» Task details: In the entries below, find the line containing "formalisms (with the" and the line containing "reasoning about sequential". Copy those two lines and everything between them exactly, and only that.

● ● ● ● ●

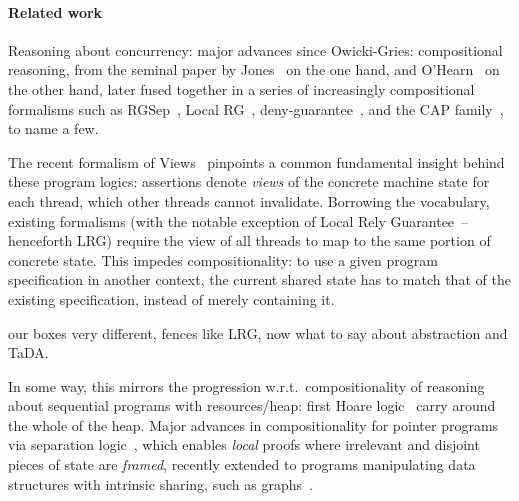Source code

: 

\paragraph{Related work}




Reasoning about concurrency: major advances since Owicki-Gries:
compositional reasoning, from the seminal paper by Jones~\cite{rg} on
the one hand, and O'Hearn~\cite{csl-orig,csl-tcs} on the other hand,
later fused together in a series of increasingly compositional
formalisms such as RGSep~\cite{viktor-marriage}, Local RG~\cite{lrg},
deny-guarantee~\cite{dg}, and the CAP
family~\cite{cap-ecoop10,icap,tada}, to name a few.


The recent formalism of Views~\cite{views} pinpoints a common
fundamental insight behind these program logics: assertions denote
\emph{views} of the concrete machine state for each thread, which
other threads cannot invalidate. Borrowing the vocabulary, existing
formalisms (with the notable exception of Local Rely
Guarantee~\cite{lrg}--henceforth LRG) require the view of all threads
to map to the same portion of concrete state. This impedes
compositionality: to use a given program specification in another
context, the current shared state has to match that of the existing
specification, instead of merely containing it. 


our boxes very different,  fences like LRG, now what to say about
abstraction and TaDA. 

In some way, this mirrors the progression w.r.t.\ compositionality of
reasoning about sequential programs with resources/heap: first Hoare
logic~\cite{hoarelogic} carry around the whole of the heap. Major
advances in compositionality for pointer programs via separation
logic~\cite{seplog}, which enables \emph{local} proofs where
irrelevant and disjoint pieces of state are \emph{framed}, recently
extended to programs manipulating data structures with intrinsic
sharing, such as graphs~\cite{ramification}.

● ● ● ● ●

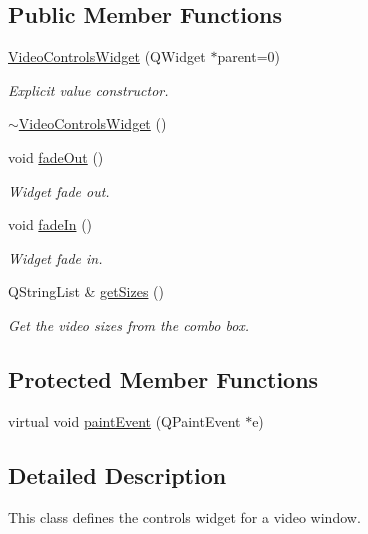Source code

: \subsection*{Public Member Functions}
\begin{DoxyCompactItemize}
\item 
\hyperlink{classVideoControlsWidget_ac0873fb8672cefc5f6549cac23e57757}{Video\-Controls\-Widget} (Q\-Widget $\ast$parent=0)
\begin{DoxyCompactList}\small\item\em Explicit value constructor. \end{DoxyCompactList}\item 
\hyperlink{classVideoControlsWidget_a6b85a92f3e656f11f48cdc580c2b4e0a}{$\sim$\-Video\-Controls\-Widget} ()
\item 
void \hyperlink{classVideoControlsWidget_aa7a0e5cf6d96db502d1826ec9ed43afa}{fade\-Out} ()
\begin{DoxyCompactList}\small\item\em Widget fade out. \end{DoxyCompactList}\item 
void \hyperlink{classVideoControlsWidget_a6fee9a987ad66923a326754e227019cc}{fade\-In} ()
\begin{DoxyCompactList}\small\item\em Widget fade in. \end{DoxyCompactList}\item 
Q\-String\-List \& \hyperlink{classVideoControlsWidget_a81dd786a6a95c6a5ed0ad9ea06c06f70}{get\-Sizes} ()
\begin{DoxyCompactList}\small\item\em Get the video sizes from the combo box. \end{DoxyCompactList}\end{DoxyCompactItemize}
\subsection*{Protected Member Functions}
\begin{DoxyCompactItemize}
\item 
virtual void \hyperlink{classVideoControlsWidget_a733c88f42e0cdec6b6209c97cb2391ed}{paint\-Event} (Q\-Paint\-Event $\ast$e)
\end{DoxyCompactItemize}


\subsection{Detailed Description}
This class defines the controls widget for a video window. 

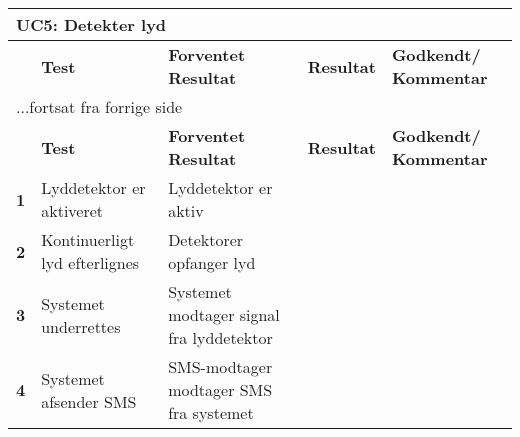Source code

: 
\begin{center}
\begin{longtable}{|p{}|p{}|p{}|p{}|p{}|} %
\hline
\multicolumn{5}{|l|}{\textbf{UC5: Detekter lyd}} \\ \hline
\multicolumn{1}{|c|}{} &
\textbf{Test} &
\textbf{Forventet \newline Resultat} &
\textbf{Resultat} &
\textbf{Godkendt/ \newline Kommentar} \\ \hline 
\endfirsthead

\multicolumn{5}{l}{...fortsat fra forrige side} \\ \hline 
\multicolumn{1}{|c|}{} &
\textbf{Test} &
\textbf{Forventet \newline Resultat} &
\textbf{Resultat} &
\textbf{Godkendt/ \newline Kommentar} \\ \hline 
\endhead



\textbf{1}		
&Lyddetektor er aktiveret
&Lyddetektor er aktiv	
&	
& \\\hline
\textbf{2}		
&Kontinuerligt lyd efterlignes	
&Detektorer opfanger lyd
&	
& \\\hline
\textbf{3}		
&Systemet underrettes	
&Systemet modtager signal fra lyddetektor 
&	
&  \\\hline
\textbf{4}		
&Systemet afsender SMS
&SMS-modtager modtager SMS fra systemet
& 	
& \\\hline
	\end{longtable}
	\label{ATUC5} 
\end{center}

● ● ● ● ●

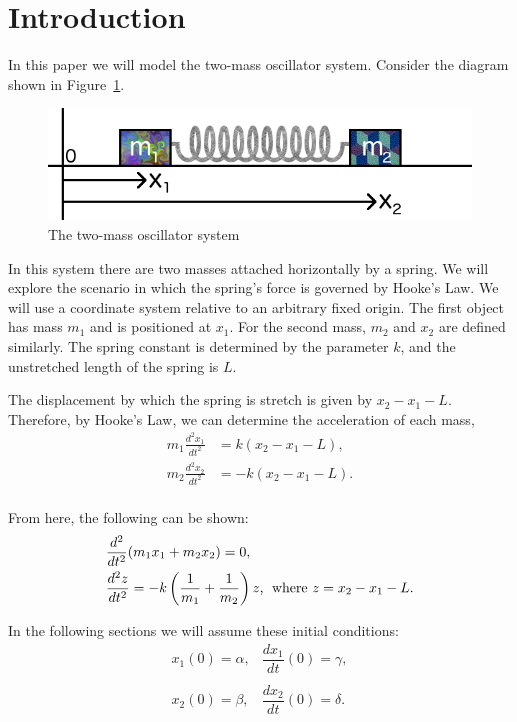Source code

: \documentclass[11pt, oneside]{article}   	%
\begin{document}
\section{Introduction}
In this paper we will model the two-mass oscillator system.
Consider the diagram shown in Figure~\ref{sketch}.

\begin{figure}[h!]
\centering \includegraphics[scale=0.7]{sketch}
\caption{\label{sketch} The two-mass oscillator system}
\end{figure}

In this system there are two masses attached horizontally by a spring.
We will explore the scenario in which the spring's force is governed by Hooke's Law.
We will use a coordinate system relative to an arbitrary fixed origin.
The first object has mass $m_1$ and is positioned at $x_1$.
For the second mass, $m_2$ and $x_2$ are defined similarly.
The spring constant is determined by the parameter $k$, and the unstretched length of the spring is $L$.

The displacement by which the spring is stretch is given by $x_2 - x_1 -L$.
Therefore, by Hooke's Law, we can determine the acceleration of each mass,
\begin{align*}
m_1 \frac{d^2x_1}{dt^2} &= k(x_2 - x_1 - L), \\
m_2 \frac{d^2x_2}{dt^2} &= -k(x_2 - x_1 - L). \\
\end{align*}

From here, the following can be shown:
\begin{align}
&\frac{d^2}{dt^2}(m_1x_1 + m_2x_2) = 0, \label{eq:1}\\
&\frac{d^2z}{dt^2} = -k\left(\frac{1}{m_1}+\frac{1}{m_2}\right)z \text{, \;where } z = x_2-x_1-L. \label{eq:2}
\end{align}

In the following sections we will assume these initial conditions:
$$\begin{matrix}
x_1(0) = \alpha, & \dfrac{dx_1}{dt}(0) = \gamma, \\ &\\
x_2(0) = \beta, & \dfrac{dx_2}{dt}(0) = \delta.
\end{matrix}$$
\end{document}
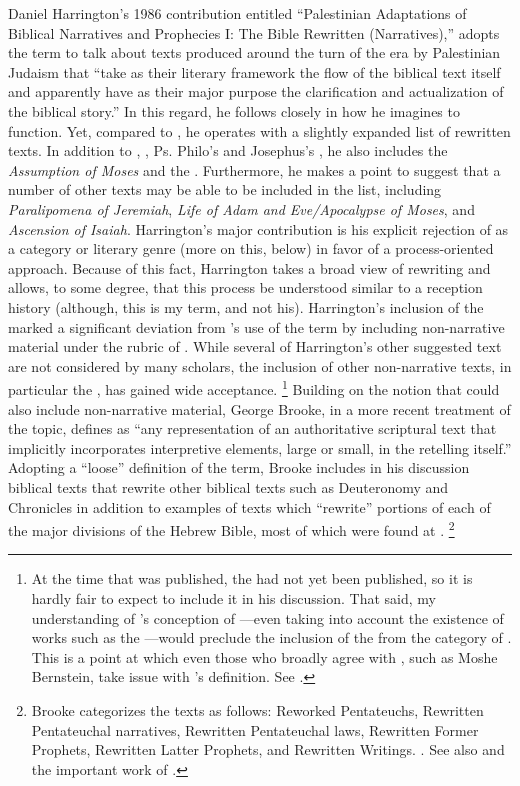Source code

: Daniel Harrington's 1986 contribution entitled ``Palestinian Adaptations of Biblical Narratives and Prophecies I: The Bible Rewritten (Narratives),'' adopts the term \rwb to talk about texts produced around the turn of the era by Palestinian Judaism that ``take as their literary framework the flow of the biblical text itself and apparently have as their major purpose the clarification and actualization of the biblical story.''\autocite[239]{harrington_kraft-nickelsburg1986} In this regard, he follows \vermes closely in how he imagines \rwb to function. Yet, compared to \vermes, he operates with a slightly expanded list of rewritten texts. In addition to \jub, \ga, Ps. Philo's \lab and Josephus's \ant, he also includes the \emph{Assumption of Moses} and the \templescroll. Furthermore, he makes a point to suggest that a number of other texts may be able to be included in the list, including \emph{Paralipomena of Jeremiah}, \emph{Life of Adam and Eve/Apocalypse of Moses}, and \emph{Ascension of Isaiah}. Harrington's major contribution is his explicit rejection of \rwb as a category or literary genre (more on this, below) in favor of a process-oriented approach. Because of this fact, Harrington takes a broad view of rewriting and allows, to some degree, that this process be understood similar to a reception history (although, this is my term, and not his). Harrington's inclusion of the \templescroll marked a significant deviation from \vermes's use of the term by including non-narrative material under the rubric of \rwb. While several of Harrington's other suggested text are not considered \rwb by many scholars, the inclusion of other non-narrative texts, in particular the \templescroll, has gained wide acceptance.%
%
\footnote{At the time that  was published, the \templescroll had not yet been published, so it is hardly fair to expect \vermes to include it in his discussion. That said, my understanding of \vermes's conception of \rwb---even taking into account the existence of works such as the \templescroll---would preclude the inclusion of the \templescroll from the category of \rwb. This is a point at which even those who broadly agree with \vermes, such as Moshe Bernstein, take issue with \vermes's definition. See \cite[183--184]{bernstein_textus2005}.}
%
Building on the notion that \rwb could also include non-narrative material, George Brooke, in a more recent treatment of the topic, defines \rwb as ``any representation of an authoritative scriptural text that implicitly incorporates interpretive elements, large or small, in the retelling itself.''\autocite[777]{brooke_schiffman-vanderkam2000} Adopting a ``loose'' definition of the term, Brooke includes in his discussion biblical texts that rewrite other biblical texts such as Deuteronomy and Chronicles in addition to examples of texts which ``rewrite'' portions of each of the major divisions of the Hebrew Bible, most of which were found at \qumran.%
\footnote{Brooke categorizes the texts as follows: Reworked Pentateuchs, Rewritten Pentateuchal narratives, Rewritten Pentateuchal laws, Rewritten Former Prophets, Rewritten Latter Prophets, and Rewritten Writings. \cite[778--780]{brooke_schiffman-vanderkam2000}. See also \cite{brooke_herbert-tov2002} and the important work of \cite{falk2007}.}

● ● ● ● ●

» Answer to this exercise:
formalisms (with the notable exception of Local Rely
Guarantee~\cite{lrg}--henceforth LRG) require the view of all threads
to map to the same portion of concrete state. This impedes
compositionality: to use a given program specification in another
context, the current shared state has to match that of the existing
specification, instead of merely containing it. 


our boxes very different,  fences like LRG, now what to say about
abstraction and TaDA. 

In some way, this mirrors the progression w.r.t.\ compositionality of
reasoning about sequential programs with resources/heap: first Hoare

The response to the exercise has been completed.